Given passage

From: wolda002@umn.edu
Date: Thu Dec 10 2009 - 22:17:06 EST
Africa is getting a better deal from Beijing
By David Pilling
Published: December 9 2009 22:14 | Last updated: December 9 2009 22:14
A few years ago, Lukas Lundin, a mining executive, rode his motorbike 8,000 
miles from Cairo to Cape Town. His journey, which took just five weeks, 
meandered through 10 countries, including Sudan, Ethiopia, Malawi, Zambia 
and Botswana. He was amazed to discover that 85 per cent of the roads he 
travelled were tarred and of high quality. Many had been built by Chinese 
companies.
That was 2005. Since then, China’s interest in Africa has intensified. In 
November 2006, Beijing hosted a lavish Sino-African summit at which it 
promised more than 40 of the continent’s leaders a new era of 
co-operation. Giant elephants and giraffes appeared on hoardings across the 
capital to mark the occasion.
Beijing has offered more than long-necked symbolism. In 2006 alone, it 
signed trade deals with African countries worth $60bn. Investments, which 
often include a resources-for-infrastructure element, have poured in thick 
and fast. China’s stock of foreign direct investment has shot well past 
$120bn (€81bn, £74bn). In 2006, Angola temporarily overtook Saudi Arabia 
as China’s main supplier of oil, and Africa now accounts for nearly 30 
per cent of China’s oil imports.
Nor is China’s interest limited to oil and minerals. In 2007, Industrial 
and Commercial Bank of China, the biggest bank in the world by deposits, 
paid $5.6bn for a fifth of South Africa’s Standard Bank. Only last month, 
at yet another Sino-African jamboree, this one in Egypt, Beijing pledged 
$10bn of new low-cost loans to Africa. It also promised to eliminate 
tariffs on 60 per cent of exports and to forgive the debt of several 
countries. Trade between Africa and China has already risen spectacularly: 
last year, it jumped 45 per cent to $107bn, a tenfold increase over 2000.

Exercise 1
Duplicate the part of the article on China's role in Africa that opens with the words containing "Nor is China’s" and closes with "increase over 2000.".
Exercise 2
Reproduce the whole listing with "Cina" swapped for "India" and every other word unchanged. Leave the pictures out.
The article on China's role in Africa has no connection to the listing.

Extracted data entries
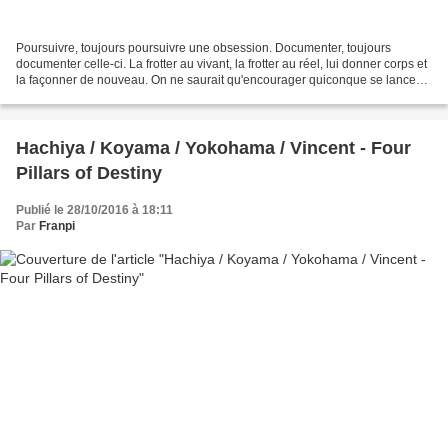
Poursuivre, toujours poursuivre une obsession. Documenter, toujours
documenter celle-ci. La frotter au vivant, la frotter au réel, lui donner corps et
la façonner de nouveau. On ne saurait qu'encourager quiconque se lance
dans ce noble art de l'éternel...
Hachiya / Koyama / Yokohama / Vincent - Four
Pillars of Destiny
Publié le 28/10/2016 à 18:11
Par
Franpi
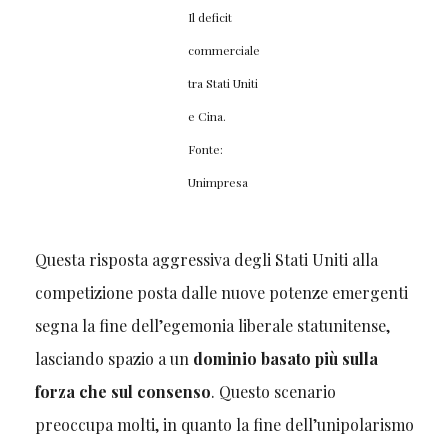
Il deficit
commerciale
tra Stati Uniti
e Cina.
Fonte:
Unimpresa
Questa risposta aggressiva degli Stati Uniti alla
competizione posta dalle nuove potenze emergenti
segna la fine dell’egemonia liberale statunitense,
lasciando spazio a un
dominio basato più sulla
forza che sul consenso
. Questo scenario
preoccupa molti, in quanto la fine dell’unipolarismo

Response area 1
Nor is China’s interest limited to oil and minerals. In 2007, Industrial 
and Commercial Bank of China, the biggest bank in the world by deposits, 
paid $5.6bn for a fifth of South Africa’s Standard Bank. Only last month, 
at yet another Sino-African jamboree, this one in Egypt, Beijing pledged 
$10bn of new low-cost loans to Africa. It also promised to eliminate 
tariffs on 60 per cent of exports and to forgive the debt of several 
countries. Trade between Africa and China has already risen spectacularly: 
last year, it jumped 45 per cent to $107bn, a tenfold increase over 2000.

Response area 2
Poursuivre, toujours poursuivre une obsession. Documenter, toujours
documenter celle-ci. La frotter au vivant, la frotter au réel, lui donner corps et
la façonner de nouveau. On ne saurait qu'encourager quiconque se lance
dans ce noble art de l'éternel...
Hachiya / Koyama / Yokohama / Vincent - Four
Pillars of Destiny
Publié le 28/10/2016 à 18:11
Par
Franpi
Il deficit
commerciale
tra Stati Uniti
e India.
Fonte:
Unimpresa
Questa risposta aggressiva degli Stati Uniti alla
competizione posta dalle nuove potenze emergenti
segna la fine dell’egemonia liberale statunitense,
lasciando spazio a un
dominio basato più sulla
forza che sul consenso
. Questo scenario
preoccupa molti, in quanto la fine dell’unipolarismo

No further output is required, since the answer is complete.